Today you should read: 1 Thessalonians 4:1-12
Until you finish college, you don’t realize how much of your life has been structured up to that point (at least I didn’t). Classes ended every semester, summer breaks came every year, and there was an ebb and flow to it all. Classes that were bad ended eventually, internships that were incredible came to completion; everything had a season. When I graduated in 2012 I had the world in front of me, and I felt I could do almost anything. So I set out to become the next big thing (whatever that was) and I looked forward to ‘checkpoints of time.’ I knew that soon I would be in my dream job. August came and went, Thanksgiving passed as did Christmas of that first year. No job offers, no opportunities to apply, and only a handful of interviews.
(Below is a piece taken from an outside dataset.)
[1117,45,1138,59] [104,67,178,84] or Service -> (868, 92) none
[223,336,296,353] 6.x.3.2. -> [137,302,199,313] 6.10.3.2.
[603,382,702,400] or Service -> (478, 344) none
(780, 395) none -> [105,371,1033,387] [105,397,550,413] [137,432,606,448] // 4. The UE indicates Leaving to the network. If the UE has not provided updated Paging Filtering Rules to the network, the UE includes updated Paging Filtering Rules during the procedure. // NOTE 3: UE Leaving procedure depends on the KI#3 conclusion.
“But wait, I’m a Christian! I should have something by now, surely! I mean, I’m seeking God’s will for my life!” My flesh tortured me with negativity and doubt. I was waiting for God to create a yellow brick road before me. I wanted to know my whole path. I wasn’t interested in this ‘faith’ thing or ‘trusting’ stuff that people close to me were pushing on me. I agonized over the uncertainty in front of me and I wanted God to show me His will. I wanted to know what God wanted for me.
Verse 4:3a: For this is the will of God, your sanctification.
The Thessalonians were getting it right – they were filled with the Holy Spirit in a powerful way. The joy they had was overflowing and changed the people around them. This was God’s will for them: for them to walk with Him and please Him. They were becoming sanctified, becoming holy. Paul laid out what this would look like for the Thessalonians and what it should look like for us. By abstaining from sexual immorality, practicing brotherly love and building up one another. God didn’t redeem us for impurity, but for holiness!
Remember today that God has a perfect will for your life. He may not reveal it all to you at once, but know that His desire for you is to become sanctified. I learned to trust God and have faith that my pursuit of Him would bring me to where He wanted me to be.